The two sides have been haggling since the fall, when Democrats voted to shut down the government for 43 days as they demanded negotiations on extending the subsidies. Republicans refused to negotiate until a small group of moderate Democrats agreed to vote with them and end the shutdown. After the shutdown ended, Republicans made clear that they would not budge on the subsidies without changes on abortion, and the Senate voted on and rejected a three-year extension of the tax credits.
Maine Sen. Angus King, an independent who caucuses with Democrats, said at the time that making it harder to cover abortion was a 'red line' for Democrats. Republicans are going to 'own these increases' in premiums, King said then.
The bipartisan group that has met in recent weeks has closed in on parts of an agreement, including a two-year deal that would extend the enhanced subsidy while adding new limits and also creating the option, in the second year, of a health savings account that Trump and Republicans prefer. The ACA open enrollment period would be extended to March 1 of this year, to allow people more time to figure out their coverage plans after the interruption of the enhanced subsidy.

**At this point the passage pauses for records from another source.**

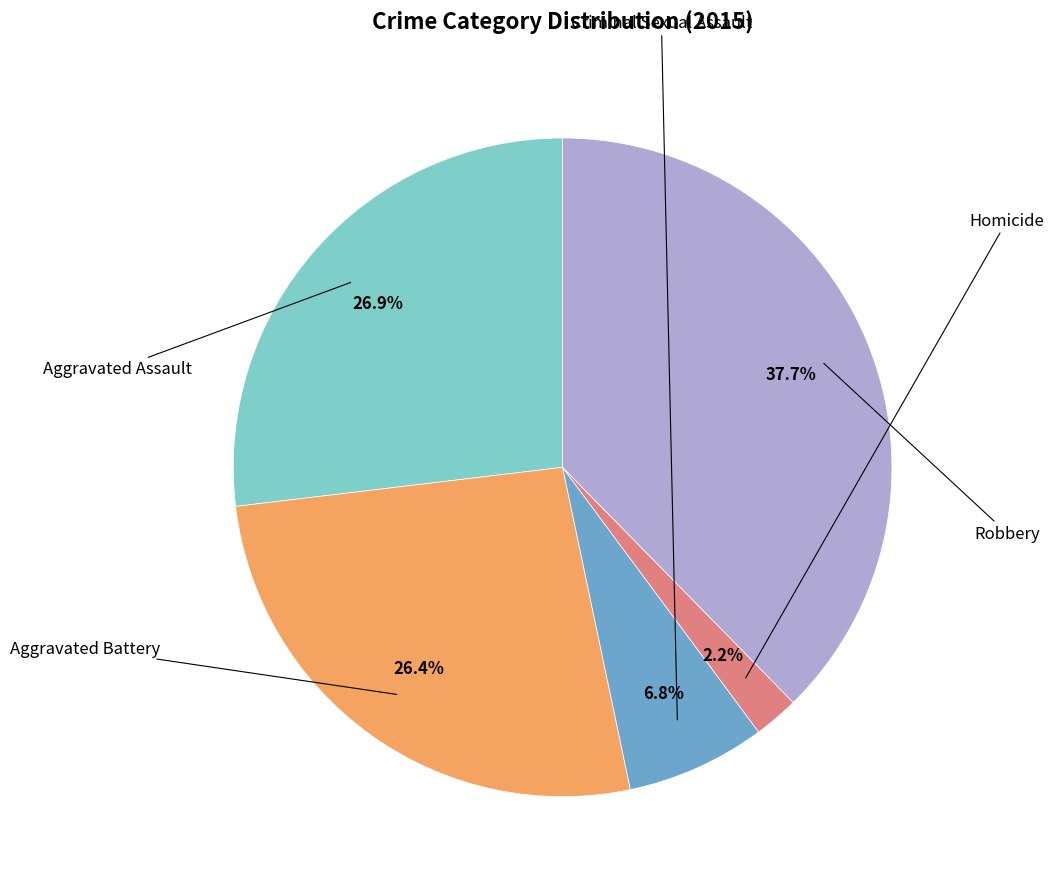

Is there any slice that represents more than half of the pie?

No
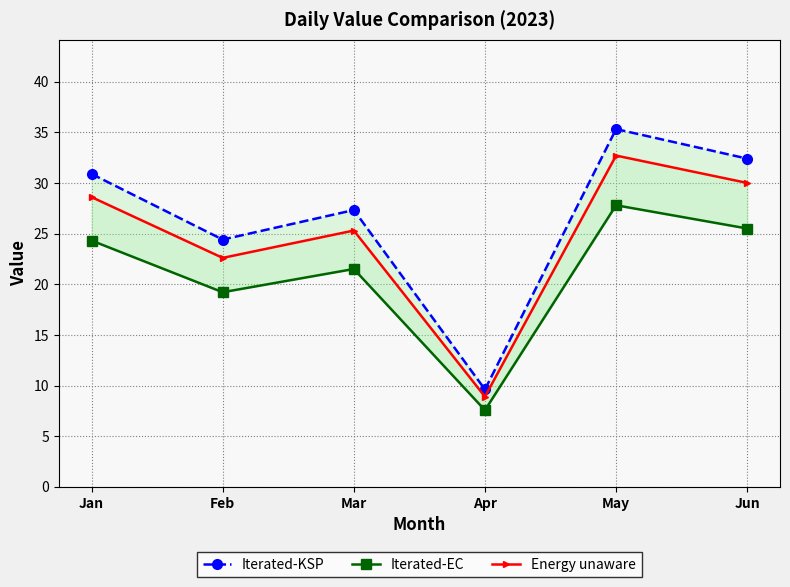

Reading left to right, what are all the values shown in this chart?

Iterated-KSP: 30.9	24.4	27.3	9.6	35.3	32.4
Iterated-EC: 24.3	19.2	21.5	7.6	27.8	25.5
Energy unaware: 28.6	22.6	25.3	8.9	32.7	30.0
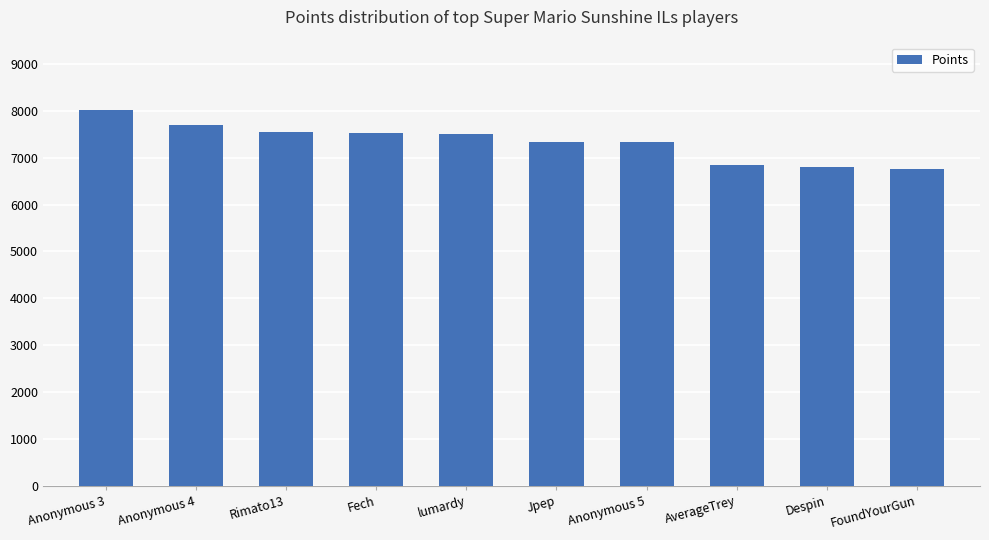

What is the sum of all values?

73369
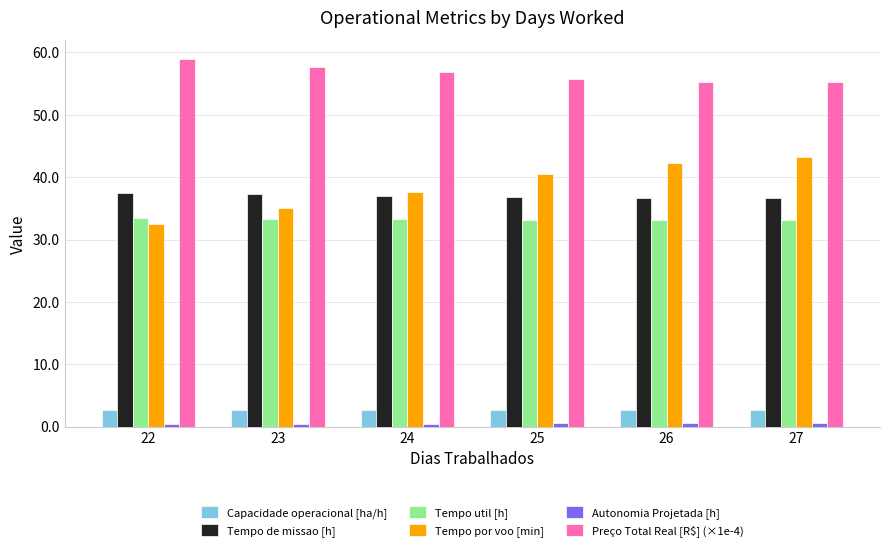

What is the maximum value shown in the chart?

59.0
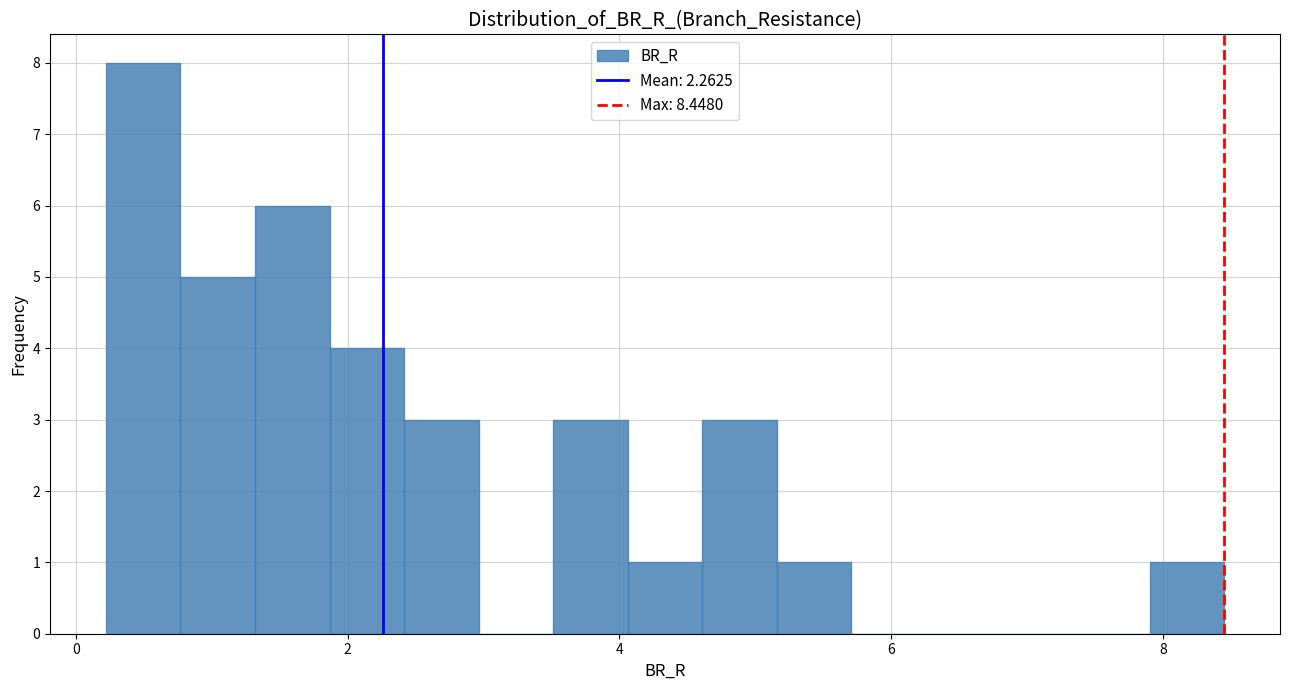

Read against the x-axis, roughly where is the centre of the tallest bar?

0.4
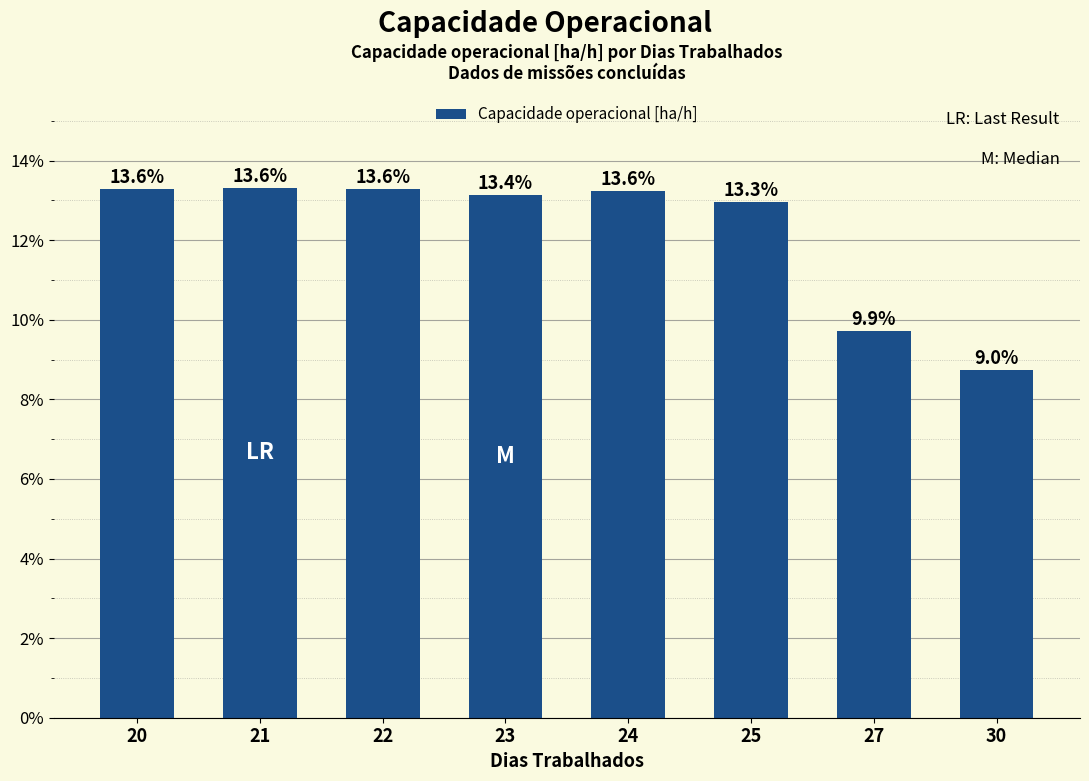

What is the smallest value displayed?

8.7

However, the abortion issue continues to stand in the way of a deal as Democrats seek to protect the carefully crafted compromise that helped pass the ACA 16 years ago. 'I have zero appetite to make it harder for people to access abortions,' said Sen. Chris Murphy, D-Conn.
The future of health care subsidies and the role of abortion coverage in the negotiations remain uncertain. As the debate continues, the fate of millions of Americans' access to affordable health care hangs in the balance.